A la fin du délai d’un mois suivant l’expiration du délai de garantie, la caution cesse ses effets, même en l’absence de mainlevée, sauf si l’administration contractante a notifié à la caution, par lettre recommandée, que le titulaire du marché n’a pas rempli toutes ses obligations. Dans ce cas, il ne peut être mis fin à l’engagement de la caution que par la mainlevée délivrée par l’administration contractante.

Quand expire-t-elle ?

A l’expiration du délai d’une année à compter de la date de réception des travaux, faite avec ou sans réserves, les sommes consignées sont versées à l’entrepreneur (même en l’absence de mainlevée), si le maître d’ouvrage ou l’entreprise principale n’a pas notifié au consignataire, par lettre recommandée, son opposition motivée par l’inexécution des obligations de l’entrepreneur.
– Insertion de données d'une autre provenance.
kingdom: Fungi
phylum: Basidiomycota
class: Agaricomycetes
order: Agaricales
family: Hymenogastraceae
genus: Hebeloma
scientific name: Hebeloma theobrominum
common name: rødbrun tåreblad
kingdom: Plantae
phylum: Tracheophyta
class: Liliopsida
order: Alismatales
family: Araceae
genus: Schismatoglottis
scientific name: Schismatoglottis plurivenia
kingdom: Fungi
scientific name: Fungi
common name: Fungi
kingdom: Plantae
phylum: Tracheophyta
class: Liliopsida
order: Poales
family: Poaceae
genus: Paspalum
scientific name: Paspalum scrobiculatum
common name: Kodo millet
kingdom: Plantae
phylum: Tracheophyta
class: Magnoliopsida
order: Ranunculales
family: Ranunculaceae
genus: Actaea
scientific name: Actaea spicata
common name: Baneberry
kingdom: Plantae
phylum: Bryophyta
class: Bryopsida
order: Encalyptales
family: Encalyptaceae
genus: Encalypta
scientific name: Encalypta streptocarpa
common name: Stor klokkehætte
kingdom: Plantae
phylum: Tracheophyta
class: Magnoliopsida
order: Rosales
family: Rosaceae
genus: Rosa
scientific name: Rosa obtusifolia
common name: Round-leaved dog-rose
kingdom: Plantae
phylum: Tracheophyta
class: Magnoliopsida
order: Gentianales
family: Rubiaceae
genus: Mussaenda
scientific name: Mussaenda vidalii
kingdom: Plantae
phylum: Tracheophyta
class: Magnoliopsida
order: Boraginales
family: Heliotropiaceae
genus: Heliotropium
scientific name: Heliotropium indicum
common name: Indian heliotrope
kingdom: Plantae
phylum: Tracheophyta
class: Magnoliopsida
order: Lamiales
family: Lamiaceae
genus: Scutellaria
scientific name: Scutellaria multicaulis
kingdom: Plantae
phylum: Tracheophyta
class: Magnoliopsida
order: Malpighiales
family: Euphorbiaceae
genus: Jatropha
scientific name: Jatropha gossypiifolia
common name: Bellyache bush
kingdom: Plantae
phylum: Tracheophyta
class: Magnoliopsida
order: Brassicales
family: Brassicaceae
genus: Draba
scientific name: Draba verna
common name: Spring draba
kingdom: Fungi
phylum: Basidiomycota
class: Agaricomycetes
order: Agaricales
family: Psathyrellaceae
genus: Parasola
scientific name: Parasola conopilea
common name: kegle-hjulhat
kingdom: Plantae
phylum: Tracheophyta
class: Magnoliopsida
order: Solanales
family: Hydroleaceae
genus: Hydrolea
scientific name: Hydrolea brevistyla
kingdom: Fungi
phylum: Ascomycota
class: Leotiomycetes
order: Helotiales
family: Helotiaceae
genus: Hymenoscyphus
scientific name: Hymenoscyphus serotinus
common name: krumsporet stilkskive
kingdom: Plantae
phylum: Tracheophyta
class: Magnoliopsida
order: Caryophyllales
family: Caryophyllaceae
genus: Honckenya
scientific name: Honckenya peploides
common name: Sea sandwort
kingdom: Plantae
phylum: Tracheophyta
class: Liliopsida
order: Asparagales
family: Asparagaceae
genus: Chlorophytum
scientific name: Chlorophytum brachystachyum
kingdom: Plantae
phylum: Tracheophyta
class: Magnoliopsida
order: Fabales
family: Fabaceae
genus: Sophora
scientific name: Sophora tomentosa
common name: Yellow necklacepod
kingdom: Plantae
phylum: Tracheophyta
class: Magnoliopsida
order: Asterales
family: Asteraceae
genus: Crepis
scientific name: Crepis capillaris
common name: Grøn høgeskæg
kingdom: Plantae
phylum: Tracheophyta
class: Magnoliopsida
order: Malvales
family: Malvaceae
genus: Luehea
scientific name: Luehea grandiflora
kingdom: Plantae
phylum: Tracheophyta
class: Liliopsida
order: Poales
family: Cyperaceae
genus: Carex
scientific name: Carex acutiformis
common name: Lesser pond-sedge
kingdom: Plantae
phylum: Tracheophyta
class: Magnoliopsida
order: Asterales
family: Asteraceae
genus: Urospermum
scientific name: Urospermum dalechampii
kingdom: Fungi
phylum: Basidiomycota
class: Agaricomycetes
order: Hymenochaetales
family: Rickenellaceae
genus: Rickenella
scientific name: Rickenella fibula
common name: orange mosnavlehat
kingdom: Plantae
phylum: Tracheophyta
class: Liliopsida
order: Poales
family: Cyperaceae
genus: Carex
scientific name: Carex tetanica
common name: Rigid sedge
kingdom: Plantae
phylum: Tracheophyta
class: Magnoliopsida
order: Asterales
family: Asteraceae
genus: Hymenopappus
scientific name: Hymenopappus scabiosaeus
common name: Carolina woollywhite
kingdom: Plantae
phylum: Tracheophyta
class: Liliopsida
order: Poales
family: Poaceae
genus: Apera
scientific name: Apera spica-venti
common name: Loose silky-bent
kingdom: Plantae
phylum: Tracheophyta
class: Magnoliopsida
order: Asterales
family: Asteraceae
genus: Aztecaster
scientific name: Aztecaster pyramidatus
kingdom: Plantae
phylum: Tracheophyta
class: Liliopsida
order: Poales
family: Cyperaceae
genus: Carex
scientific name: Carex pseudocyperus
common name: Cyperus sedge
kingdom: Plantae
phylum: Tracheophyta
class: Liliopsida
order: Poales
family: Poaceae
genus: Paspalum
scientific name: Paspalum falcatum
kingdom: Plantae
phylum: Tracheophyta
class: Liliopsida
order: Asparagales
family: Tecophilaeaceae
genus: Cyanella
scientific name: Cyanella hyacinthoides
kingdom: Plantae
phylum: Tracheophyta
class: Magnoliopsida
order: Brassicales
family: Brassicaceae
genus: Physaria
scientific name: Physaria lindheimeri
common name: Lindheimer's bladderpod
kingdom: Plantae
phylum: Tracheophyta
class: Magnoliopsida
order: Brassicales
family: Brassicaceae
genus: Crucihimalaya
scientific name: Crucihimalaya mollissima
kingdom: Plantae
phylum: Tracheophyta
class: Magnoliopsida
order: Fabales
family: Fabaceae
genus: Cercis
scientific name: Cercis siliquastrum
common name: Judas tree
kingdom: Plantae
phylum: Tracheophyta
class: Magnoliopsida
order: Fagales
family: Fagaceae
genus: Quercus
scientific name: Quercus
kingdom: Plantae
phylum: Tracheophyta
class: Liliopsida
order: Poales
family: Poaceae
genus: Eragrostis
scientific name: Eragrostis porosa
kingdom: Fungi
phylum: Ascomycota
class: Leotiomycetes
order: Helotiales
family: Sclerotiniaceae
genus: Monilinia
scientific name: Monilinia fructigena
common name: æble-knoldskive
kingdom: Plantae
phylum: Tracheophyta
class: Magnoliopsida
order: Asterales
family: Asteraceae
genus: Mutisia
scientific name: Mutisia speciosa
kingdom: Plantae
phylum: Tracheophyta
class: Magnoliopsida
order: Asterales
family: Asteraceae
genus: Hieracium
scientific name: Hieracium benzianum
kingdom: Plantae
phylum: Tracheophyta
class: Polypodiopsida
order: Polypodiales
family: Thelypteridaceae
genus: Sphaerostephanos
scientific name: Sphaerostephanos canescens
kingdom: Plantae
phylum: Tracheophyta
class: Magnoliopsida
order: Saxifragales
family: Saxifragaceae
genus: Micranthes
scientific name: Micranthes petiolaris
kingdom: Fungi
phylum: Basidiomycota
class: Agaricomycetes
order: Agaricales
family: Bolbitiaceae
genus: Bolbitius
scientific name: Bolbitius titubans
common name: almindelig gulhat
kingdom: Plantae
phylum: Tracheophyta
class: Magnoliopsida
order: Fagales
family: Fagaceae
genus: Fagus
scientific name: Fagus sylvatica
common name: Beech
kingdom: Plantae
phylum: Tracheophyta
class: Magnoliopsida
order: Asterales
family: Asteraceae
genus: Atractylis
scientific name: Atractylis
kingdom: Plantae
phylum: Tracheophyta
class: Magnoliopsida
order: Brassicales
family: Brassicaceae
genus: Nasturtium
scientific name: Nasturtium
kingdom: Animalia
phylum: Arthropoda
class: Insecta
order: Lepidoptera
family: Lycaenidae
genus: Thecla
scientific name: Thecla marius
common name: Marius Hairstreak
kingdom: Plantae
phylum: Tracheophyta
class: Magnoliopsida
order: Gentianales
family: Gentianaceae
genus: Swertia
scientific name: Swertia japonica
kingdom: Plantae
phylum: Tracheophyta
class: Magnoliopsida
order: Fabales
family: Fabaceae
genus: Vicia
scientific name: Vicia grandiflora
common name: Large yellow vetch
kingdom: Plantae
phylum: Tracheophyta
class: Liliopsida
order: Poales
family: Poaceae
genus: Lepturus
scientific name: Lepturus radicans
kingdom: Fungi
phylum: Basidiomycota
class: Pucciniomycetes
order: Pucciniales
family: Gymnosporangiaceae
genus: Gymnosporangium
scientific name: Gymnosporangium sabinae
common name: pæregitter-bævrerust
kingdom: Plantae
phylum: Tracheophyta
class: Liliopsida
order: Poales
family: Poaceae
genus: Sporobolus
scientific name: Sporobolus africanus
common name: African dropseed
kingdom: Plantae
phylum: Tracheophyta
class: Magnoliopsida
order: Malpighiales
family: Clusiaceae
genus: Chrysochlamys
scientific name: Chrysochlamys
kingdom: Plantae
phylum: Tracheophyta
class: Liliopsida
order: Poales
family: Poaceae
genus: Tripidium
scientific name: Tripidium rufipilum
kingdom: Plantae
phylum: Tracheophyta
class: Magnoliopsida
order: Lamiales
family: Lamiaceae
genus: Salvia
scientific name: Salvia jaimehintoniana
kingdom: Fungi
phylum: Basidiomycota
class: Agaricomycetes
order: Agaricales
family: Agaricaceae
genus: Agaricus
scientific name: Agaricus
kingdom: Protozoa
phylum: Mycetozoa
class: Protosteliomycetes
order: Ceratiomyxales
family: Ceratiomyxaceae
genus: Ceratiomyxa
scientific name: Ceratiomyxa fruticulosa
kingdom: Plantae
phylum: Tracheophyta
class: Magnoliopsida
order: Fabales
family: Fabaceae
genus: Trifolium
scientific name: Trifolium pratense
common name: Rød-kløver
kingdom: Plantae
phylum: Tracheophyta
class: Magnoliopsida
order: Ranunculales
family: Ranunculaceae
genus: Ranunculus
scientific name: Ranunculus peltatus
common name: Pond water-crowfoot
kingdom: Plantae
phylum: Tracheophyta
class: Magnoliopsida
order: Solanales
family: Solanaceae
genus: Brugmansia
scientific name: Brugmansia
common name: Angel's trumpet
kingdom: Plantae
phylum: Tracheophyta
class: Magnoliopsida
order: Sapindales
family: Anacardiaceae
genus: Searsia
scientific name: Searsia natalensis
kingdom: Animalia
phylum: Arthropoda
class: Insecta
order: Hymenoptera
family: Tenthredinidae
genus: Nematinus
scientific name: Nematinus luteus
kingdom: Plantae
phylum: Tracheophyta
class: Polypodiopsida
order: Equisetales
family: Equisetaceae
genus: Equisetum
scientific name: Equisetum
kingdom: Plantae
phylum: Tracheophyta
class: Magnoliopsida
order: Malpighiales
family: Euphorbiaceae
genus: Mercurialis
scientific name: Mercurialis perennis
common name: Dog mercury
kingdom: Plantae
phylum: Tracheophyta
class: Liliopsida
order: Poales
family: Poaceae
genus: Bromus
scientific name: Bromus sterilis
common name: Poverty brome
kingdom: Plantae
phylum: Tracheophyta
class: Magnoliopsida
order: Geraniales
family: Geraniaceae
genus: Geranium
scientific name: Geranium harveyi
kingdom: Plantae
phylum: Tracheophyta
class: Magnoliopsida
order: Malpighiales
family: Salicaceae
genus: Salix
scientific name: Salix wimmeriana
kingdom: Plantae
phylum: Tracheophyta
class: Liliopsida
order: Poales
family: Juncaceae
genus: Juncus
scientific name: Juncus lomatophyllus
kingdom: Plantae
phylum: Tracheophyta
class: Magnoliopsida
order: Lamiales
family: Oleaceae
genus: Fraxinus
Faute de restitution, des intérêts de droit sur le montant des sommes consignées courent à compter de la mise en demeure envoyée par l’entrepreneur à l’expiration du délai.

De plus, si dans l’année qui suit la réception, la retenue de garantie n’a pas été restituée, l’entrepreneur peut solliciter une réactualisation s’il prouve un préjudice autre que le retard de paiement déjà réparé par la condamnation aux intérêts.